Questo sarà a grandi linee anche il volto della nuova televisione. Un dispositivo che, almeno per un po’, manterrà la stessa posizione all’interno del nucleo domestico e nella gerarchia mediatica, ma in cui la visione dei programmi avverrà on demand, la competizione tra canali non verterà più sulle frequenze bensì sulla visibilità delle diverse app nei menu principali e la partita si giocherà non più su fasce di pubblico, bensì sul singolo spettatore. Una televisione in cui la user experience conterà quasi quanto il prezzo, portando in primo piano variabili come la facilità di navigazione, la qualità dello streaming, la raffinatezza degli algoritmi che generano i suggerimenti, la possibilità di personalizzare il servizio e l’integrazione con il mobile.
Per quanto legata al salotto e al fisso, la spinta verso la nuova tv si nutre infatti di un modello di consumo audiovisivo che, grazie al proliferare di smartphone e tablet, ormai risulta definitivamente improntato al principio dell’ATAWAD (anytime, anywhere, any device).
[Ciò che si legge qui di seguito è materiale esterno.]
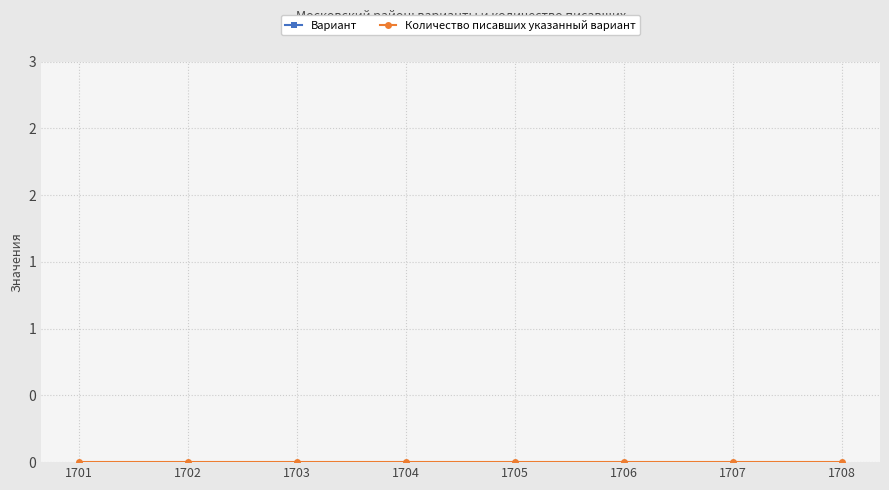

Which category has the highest value in the Количество писавших указанный вариант series?

1701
Il nuovo spettatore potrebbe, ad esempio, cominciare a vedere un film la sera e riprenderlo dal punto in cui l’ha lasciato la mattina dopo, col suo tablet, mentre va a lavoro e viceversa. La formula è semplice: meno ostacoli verranno messi all’esperienza offerta all’utente, più aumenteranno le chance di consumo e quindi il successo delle piattaforme. Ciò include anche la questione delle finestre, vale a dire il lasso di tempo che deve trascorrere tra la distribuzione sui diversi canali di sfruttamento del prodotto film. Una scansione cronologica prima molto rigida, che ha cominciato a perdere terreno già sotto gli strali del noleggio e dell’acquisto di film online piuttosto che su DVD e Blu-ray, e ora più che mai destinata a decisive revisioni. Soprattutto per quelle fasce di prodotto d’autore e di nicchia per cui la distribuzione sul web costituisce una valida alternativa da affiancare a quella in sala.
La domanda a questo punto è, che succederà in Italia, dove la banda larga è in netto ritardo rispetto agli altri paesi europei, e dove i termini EST e VOD (rispettivamente acronimi di electronic sell-trough e video on demand) cominciano solo adesso a ricordare al pubblico il mercato dell’audiovisivo piuttosto che il nome di un vino o di un superalcolico?